(Data Opens)
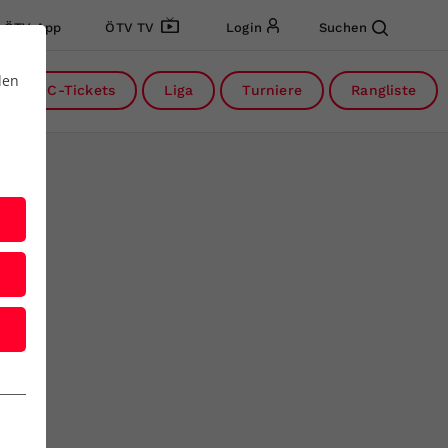
ÖTV App
ÖTV TV
Login
Suchen
den
DC-Tickets
Liga
Turniere
Rangliste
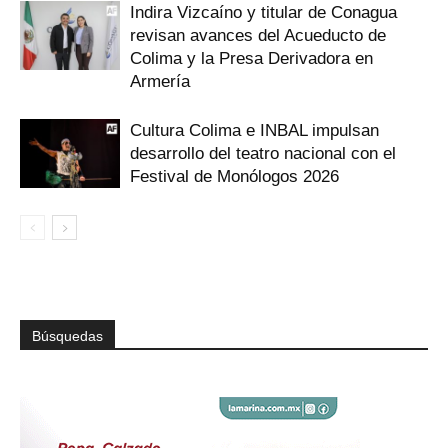
Indira Vizcaíno y titular de Conagua
revisan avances del Acueducto de
Colima y la Presa Derivadora en
Armería
Cultura Colima e INBAL impulsan
desarrollo del teatro nacional con el
Festival de Monólogos 2026
Búsquedas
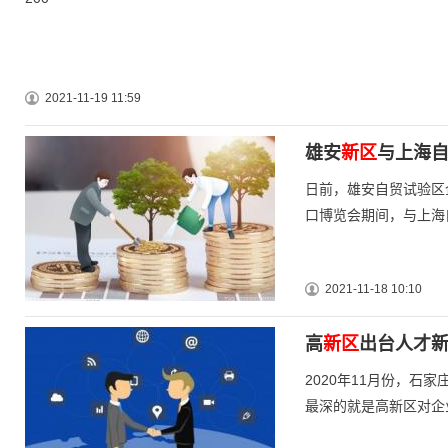
2021-11-19 11:59
雄安
新区
与上海自
日前，雄安自贸试验区
口博览会期间，与上海
2021-11-18 10:10
高
新区
出台人才新
2020年11月份，
最深的就是高新区对企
(Data Closes)
## Problem description
Return every line of text from all the records above unchanged, leaving the pictures out of your answer.

## Written response
ÖTV App
ÖTV TV
Login
Suchen
den
DC-Tickets
Liga
Turniere
Rangliste
Indira Vizcaíno y titular de Conagua
revisan avances del Acueducto de
Colima y la Presa Derivadora en
Armería
Cultura Colima e INBAL impulsan
desarrollo del teatro nacional con el
Festival de Monólogos 2026
Búsquedas
2021-11-19 11:59
雄安
新区
与上海自
日前，雄安自贸试验区
口博览会期间，与上海
2021-11-18 10:10
高
新区
出台人才新
2020年11月份，
最深的就是高新区对企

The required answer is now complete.